Back to the Basics: What is Logistics?
The process of moving goods from one location to another falls under the definition of logistics. Great, but at its core, what is logistics?
Well, in a nutshell, it’s a global industry that involves the operation of equipment to move commodities and people via air, land, and sea.
Each year, more than $1.5 trillion is spent on scheduling logistics services by companies all across the globe. In short, logistics is the industry responsible for moving goods and products from place to place. Without some sort of logistics operation, you would be able to order products or even go grocery shopping. And without specialists managing and organizing these movements, our economies would not survive, much less thrive.
While many of us that live and work in this industry understand the complexity of logistics, sometimes it’s important to get back to the basics. Sometimes is just flat out helps to get a little refresher on some of the more core concepts of the shipping industry at large. And that’s exactly what we’re going to do in this blog post!
In this post, we will be answering the all-too commonly asked question; what is logistics?
How Did the Term Originate?
The first use of the word logistics is a bit debated. Some believe it finds its roots in the ancient Greek word “logo” which equates roughly to the word “reason”.
However, the more commonly accepted belief is that it comes from the French word “logistique”. This belief is the more logical of the two as the French term means to lodge something. Originally coined by a military officer and writer named Antoine-Henri Jomini, logistics originally described the movement of military troops. More specifically, the word finds its origins in his book Summary of the Art of War.
It essentially described the process of distributing people, supplies, and equipment to the place of deployment. Moving equipment, supplies, and people is a complex task, that involves multiple moving parts. In fact, each branch of the military has dedicated personnel whose primary task is to supplement and operate the logistics process.
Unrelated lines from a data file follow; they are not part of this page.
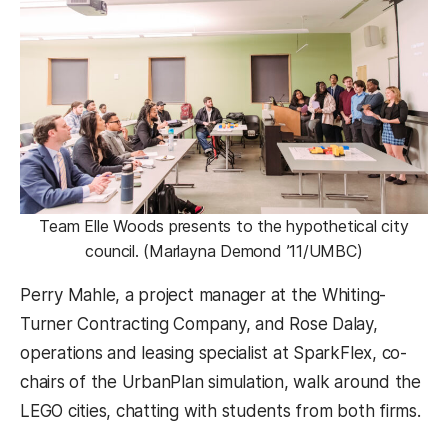
Team Elle Woods presents to the hypothetical city
council. (Marlayna Demond ’11/UMBC)
Perry Mahle, a project manager at the Whiting-
Turner Contracting Company, and Rose Dalay,
operations and leasing specialist at SparkFlex, co-
chairs of the UrbanPlan simulation, walk around the
LEGO cities, chatting with students from both firms.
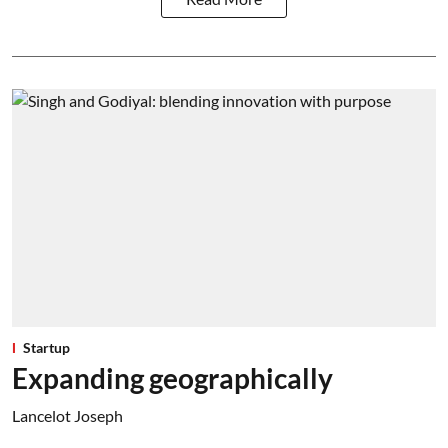
Startup
Expanding geographically
Lancelot Joseph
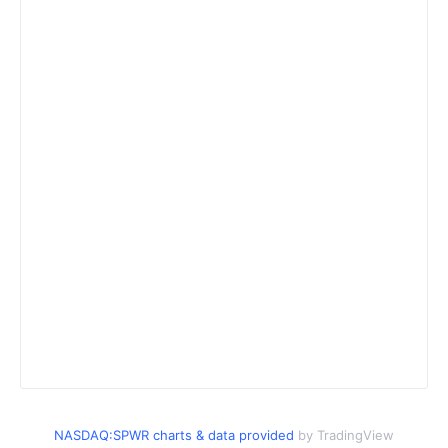
NASDAQ:SPWR charts & data provided
by TradingView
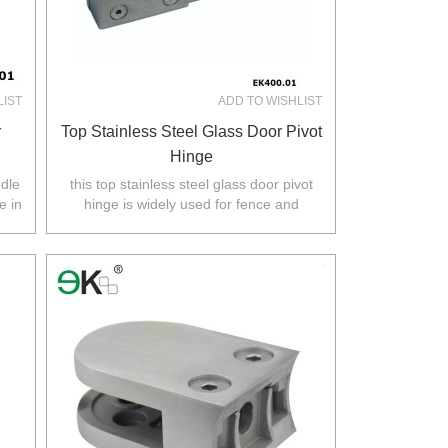
LIST
ADD TO WISHLIST
r
Top Stainless Steel Glass Door Pivot
Hinge
ndle
this top stainless steel glass door pivot
e in
hinge is widely used for fence and
.
balustarde in Australia,NZ,Europe,North
America.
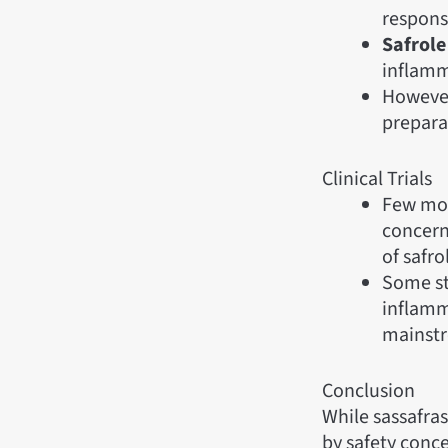
responsi
Safrole
inflamm
However,
prepara
Clinical Trials
Few mode
concerns
of safro
Some stu
inflamm
mainstr
Conclusion
While sassafras 
by safety concer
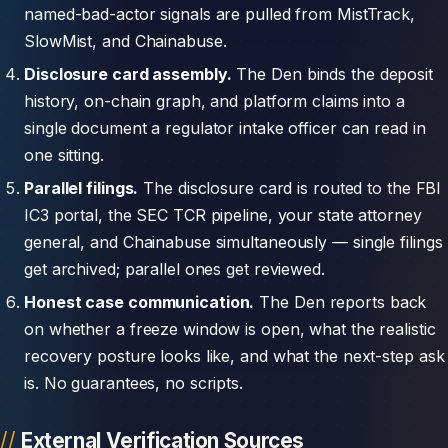
named-bad-actor signals are pulled from MistTrack,
SlowMist, and Chainabuse.
Disclosure card assembly.
The Den binds the deposit
history, on-chain graph, and platform claims into a
single document a regulator intake officer can read in
one sitting.
Parallel filings.
The disclosure card is routed to the FBI
IC3 portal, the SEC TCR pipeline, your state attorney
general, and Chainabuse simultaneously — single filings
get archived; parallel ones get reviewed.
Honest case communication.
The Den reports back
on whether a freeze window is open, what the realistic
recovery posture looks like, and what the next-step ask
is. No guarantees, no scripts.
External Verification Sources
The management of logistics is typically referred to as supply chain management, which is a term that was introduced in a 1982 magazine interview by Keith Oliver, a consultant at Booz Allen Hamilton.
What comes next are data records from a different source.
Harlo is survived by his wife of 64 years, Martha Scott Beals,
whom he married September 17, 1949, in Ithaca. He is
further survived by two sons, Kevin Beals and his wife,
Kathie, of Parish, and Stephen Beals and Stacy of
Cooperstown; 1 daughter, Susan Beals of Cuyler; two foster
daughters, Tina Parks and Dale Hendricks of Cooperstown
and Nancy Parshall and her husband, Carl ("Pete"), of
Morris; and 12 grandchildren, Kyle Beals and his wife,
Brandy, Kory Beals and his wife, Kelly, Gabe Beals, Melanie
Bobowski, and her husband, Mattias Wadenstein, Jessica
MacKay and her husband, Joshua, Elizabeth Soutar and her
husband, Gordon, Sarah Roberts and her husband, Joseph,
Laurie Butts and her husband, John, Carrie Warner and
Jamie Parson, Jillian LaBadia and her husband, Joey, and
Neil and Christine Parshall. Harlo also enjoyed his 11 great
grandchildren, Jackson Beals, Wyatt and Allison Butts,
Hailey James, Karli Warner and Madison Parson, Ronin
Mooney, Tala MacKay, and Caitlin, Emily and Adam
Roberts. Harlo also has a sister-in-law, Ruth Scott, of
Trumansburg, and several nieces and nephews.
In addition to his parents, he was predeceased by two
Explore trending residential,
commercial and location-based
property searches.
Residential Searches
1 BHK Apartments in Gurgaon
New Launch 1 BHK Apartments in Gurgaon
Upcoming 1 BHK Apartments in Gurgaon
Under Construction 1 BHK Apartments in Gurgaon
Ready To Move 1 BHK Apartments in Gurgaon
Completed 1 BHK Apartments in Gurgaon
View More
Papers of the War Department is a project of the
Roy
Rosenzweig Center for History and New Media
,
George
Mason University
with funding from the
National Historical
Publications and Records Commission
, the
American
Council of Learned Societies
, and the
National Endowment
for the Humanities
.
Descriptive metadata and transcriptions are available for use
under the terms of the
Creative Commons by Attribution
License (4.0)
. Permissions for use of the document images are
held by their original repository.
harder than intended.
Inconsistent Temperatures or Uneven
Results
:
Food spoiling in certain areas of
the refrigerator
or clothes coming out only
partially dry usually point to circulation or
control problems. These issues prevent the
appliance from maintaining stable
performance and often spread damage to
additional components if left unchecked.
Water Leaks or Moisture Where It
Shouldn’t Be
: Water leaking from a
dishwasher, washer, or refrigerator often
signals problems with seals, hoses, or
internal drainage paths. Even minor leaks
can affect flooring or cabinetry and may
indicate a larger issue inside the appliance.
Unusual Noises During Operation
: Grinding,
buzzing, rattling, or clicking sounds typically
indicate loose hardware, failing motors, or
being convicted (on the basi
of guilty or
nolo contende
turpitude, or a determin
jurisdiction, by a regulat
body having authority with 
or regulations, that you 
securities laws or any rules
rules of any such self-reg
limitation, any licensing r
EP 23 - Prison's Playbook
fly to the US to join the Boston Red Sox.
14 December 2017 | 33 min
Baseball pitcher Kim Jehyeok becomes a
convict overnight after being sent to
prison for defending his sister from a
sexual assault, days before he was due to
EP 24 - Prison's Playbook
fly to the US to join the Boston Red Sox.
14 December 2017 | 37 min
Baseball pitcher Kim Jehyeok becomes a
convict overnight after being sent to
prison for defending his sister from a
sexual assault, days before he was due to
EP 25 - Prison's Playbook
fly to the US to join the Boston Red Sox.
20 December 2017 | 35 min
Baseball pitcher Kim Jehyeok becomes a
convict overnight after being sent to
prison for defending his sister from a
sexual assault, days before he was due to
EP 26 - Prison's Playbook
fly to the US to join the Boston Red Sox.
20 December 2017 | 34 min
However, they serve two different aspects.
Logistics is the bigger picture. It involves purchasing, shipping, delivering from a point of origin to a destination.
On the other hand, we have supply chain management. This involves the collaborative efforts of individual networks who move freight. This generally includes manufacturers, distributors, vendors, transportation companies and warehousers.
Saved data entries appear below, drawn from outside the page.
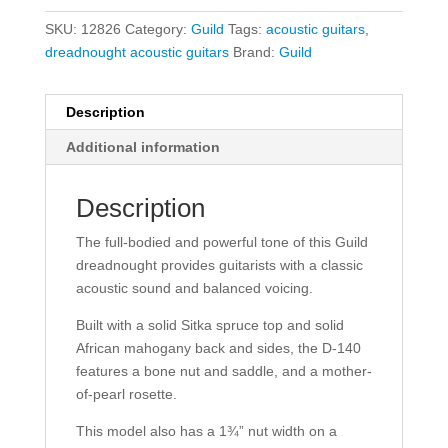
SKU:
12826
Category:
Guild
Tags:
acoustic guitars
,
dreadnought acoustic guitars
Brand:
Guild
Description
Additional information
Description
The full-bodied and powerful tone of this Guild
dreadnought provides guitarists with a classic
acoustic sound and balanced voicing.
Built with a solid Sitka spruce top and solid
African mahogany back and sides, the D-140
features a bone nut and saddle, and a mother-
of-pearl rosette.
This model also has a 1¾” nut width on a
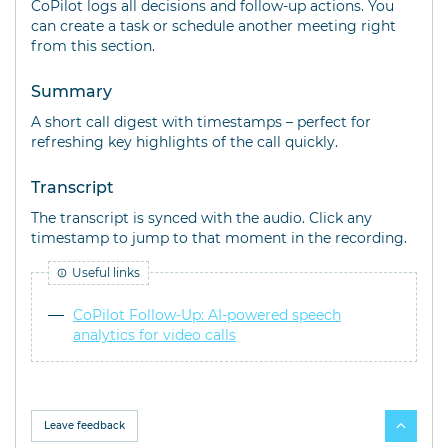
CoPilot logs all decisions and follow-up actions. You
can create a task or schedule another meeting right
from this section.
Summary
A short call digest with timestamps – perfect for
refreshing key highlights of the call quickly.
Transcript
The transcript is synced with the audio. Click any
timestamp to jump to that moment in the recording.
Useful links
CoPilot Follow-Up: AI-powered speech
analytics for video calls
Leave feedback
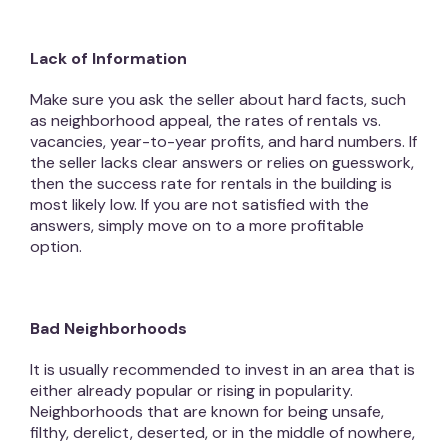
Lack of Information
Make sure you ask the seller about hard facts, such
as neighborhood appeal, the rates of rentals vs.
vacancies, year-to-year profits, and hard numbers. If
the seller lacks clear answers or relies on guesswork,
then the success rate for rentals in the building is
most likely low. If you are not satisfied with the
answers, simply move on to a more profitable
option.
Bad Neighborhoods
It is usually recommended to invest in an area that is
either already popular or rising in popularity.
Neighborhoods that are known for being unsafe,
filthy, derelict, deserted, or in the middle of nowhere,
What are the Components of A Logistics Operation?
So, to simplify, logistics is the industry – the supply chain is the process. Within the supply chain, the logistics industry relies on collaboration between multiple parties or sub-sectors of the logistics world. Some of the common components things involved include the following.
Whether it’s the manufacturing of goods or sales to consumers – everything moved within the supply chain must have a starting point. This begins with inbound transportation, or the process of receiving the materials or commodities needed to assemble a finished product.
While the inbound process is crucial for creating products, outbound transportation is just as critical. This involves the movement of materials, people, or supplies to customers.
All those inbound and outbound shipments are typically moved via fleets of trucks, boats, aircraft, railways, or other methods. Keeping these large groups of transportation equipment organized, maintained, scheduled, and moving is the job of fleet management processes and people.
Commodities typically require storage before being allocated to their final destination. This is the task of warehousing, which may include dry goods, cold storage, or perishable products.
When a customer orders a product, the process of pulling, packaging, and shipping that product to the consumer is order fulfillment. This can occur in warehousing operations, distribution centers, retail or dedicated fulfillment locations.
The logistics network also depends on accurate accounting procedures to ensure retailers, suppliers, manufacturers and more have ample quantities to serve their customers. This is inventory management.
Everything we consume or use on a daily basis is made available to us via the logistics world.
This global industry is vital for survival. And the real beauty of it is that logistics powers more than just the shipment of products. It brings us the food we eat, supplies farmers with the seeds and equipment to grow crops, and allows us to travel to visit family, enjoy a vacation, and so much more!